O juiz representante do CNJ e que acompanha todo o trabalho da força-tarefa, Albino Coimbra Neto, frisou que o sistema permite um trâmite processual mais eficiente e proporciona uma gestão confiável dos dados da população carcerária do Brasil. “Quando há um sistema único, com um controle e fiscalização, você consegue ter um padrão e, a partir disso, o CNJ e os tribunais passam a ter uma referência para trabalhar a execução penal”, destacou, ao frisar que é uma obrigação primária do Judiciário em conceder o direito àquele que está cumprindo pena no dia e no tempo certo.

Dessa forma, segundo ele, procedimentos burocráticos destinados à concessão dos benefícios são preparados com antecedência e podem ser concedidos na data a que o preso tem direito. Com isso, o Seeu evita que presos fiquem, por exemplo, mais tempo do que necessário em regime fechado, reduzindo a superlotação.

Sobre o Seeu
O Seeu foi adotado como política nacional pelo CNJ em resposta à lei 12.714/2012, que determinou a criação de sistema eletrônico informatizado para gestão de dados da execução da pena, da prisão cautelar e de medidas de segurança.
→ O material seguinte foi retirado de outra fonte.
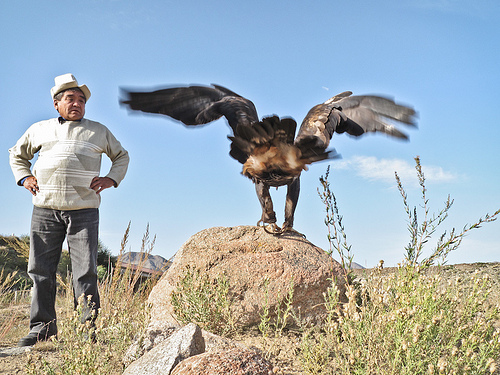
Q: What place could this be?
A: It is a field.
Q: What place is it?
A: It is a field.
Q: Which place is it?
A: It is a field.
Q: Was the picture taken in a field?
A: Yes, it was taken in a field.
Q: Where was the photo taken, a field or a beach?
A: It was taken at a field.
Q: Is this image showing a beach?
A: No, the picture is showing a field.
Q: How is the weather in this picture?
A: It is clear.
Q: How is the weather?
A: It is clear.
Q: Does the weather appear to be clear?
A: Yes, it is clear.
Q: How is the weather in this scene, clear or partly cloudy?
A: It is clear.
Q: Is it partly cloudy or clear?
A: It is clear.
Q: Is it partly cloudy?
A: No, it is clear.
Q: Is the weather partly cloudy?
A: No, it is clear.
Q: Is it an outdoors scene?
A: Yes, it is outdoors.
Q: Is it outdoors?
A: Yes, it is outdoors.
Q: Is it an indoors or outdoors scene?
A: It is outdoors.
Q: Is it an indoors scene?
A: No, it is outdoors.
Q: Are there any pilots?
A: No, there are no pilots.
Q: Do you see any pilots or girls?
A: No, there are no pilots or girls.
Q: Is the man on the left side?
A: Yes, the man is on the left of the image.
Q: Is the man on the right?
A: No, the man is on the left of the image.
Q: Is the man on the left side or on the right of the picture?
A: The man is on the left of the image.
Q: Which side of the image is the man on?
A: The man is on the left of the image.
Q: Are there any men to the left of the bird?
A: Yes, there is a man to the left of the bird.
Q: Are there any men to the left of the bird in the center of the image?
A: Yes, there is a man to the left of the bird.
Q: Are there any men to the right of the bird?
A: No, the man is to the left of the bird.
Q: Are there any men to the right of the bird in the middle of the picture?
A: No, the man is to the left of the bird.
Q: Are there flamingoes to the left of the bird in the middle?
A: No, there is a man to the left of the bird.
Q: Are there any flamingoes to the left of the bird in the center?
A: No, there is a man to the left of the bird.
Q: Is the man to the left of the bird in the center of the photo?
A: Yes, the man is to the left of the bird.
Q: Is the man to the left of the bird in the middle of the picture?
A: Yes, the man is to the left of the bird.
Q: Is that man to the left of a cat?
A: No, the man is to the left of the bird.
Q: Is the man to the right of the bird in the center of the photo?
A: No, the man is to the left of the bird.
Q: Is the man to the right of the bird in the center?
A: No, the man is to the left of the bird.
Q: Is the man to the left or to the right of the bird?
A: The man is to the left of the bird.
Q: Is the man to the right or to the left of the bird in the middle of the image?
A: The man is to the left of the bird.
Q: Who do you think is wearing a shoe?
A: The man is wearing a shoe.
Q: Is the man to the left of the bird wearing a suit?
A: No, the man is wearing a shoe.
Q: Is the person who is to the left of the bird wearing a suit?
A: No, the man is wearing a shoe.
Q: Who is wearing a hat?
A: The man is wearing a hat.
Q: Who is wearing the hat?
A: The man is wearing a hat.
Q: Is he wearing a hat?
A: Yes, the man is wearing a hat.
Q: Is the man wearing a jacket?
A: No, the man is wearing a hat.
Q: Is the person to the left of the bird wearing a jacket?
A: No, the man is wearing a hat.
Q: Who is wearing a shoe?
A: The man is wearing a shoe.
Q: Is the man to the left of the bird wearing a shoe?
A: Yes, the man is wearing a shoe.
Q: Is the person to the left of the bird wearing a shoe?
A: Yes, the man is wearing a shoe.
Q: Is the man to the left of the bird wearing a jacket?
A: No, the man is wearing a shoe.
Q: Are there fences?
A: No, there are no fences.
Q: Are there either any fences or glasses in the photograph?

Criado pelo Tribunal de Justiça do Paraná, o Seeu foi escolhido como padrão a ser adotado em todo o País (Resolução CNJ 223/2016) após análise técnica de soluções criadas por diferentes tribunais, tendo apresentado os melhores resultados e funcionalidades.

O trabalho para que o Seeu seja uma realidade em todo o País foi impulsionado pelo acordo firmado entre o CNJ e o Departamento Penitenciário Nacional (Depen) em novembro de 2018. O acordo envolveu repasse de recursos para que o CNJ garanta a disseminação nacional do Seeu, com a integração dos diferentes bancos de dados e plataformas de informação para melhoria da base de dados do Sistema de Informações do Departamento Penitenciário Nacional (Sisdepen).